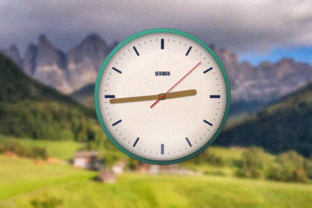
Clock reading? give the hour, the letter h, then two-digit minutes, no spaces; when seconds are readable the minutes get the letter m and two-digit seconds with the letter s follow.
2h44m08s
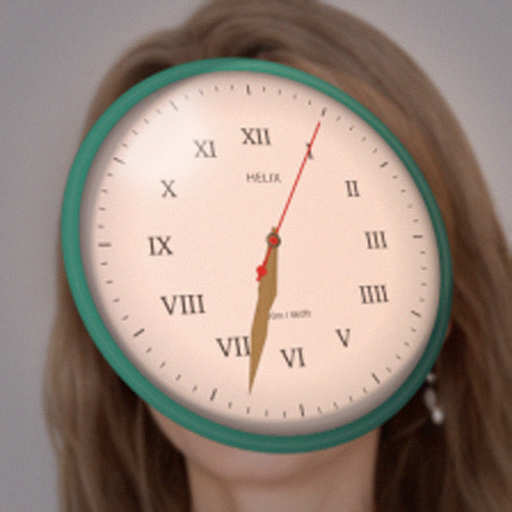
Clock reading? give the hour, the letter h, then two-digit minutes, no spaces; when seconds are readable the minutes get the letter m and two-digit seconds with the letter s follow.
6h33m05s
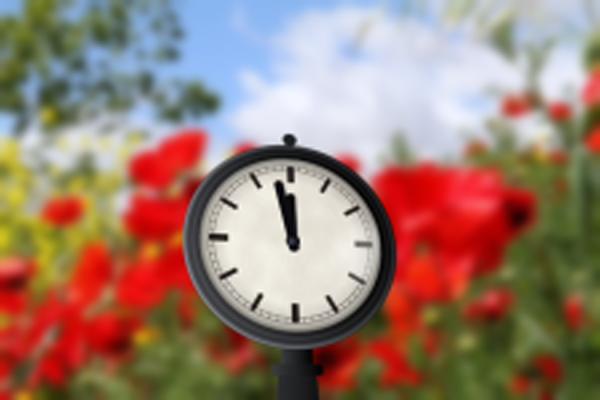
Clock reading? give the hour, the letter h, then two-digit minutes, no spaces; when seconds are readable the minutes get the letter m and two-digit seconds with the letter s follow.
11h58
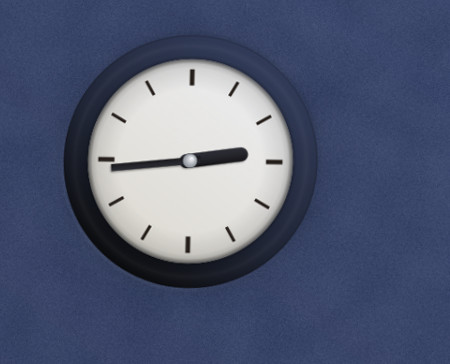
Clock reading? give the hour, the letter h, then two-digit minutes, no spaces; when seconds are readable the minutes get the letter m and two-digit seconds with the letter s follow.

-- -- --

• [EXERCISE]: Reproduce the text of every item above word for word, leaving out the pictures.

• [RESPONSE]:
Clock reading? give the hour, the letter h, then two-digit minutes, no spaces; when seconds are readable the minutes get the letter m and two-digit seconds with the letter s follow.
2h44m08s
Clock reading? give the hour, the letter h, then two-digit minutes, no spaces; when seconds are readable the minutes get the letter m and two-digit seconds with the letter s follow.
6h33m05s
Clock reading? give the hour, the letter h, then two-digit minutes, no spaces; when seconds are readable the minutes get the letter m and two-digit seconds with the letter s follow.
11h58
Clock reading? give the hour, the letter h, then two-digit minutes, no spaces; when seconds are readable the minutes get the letter m and two-digit seconds with the letter s follow.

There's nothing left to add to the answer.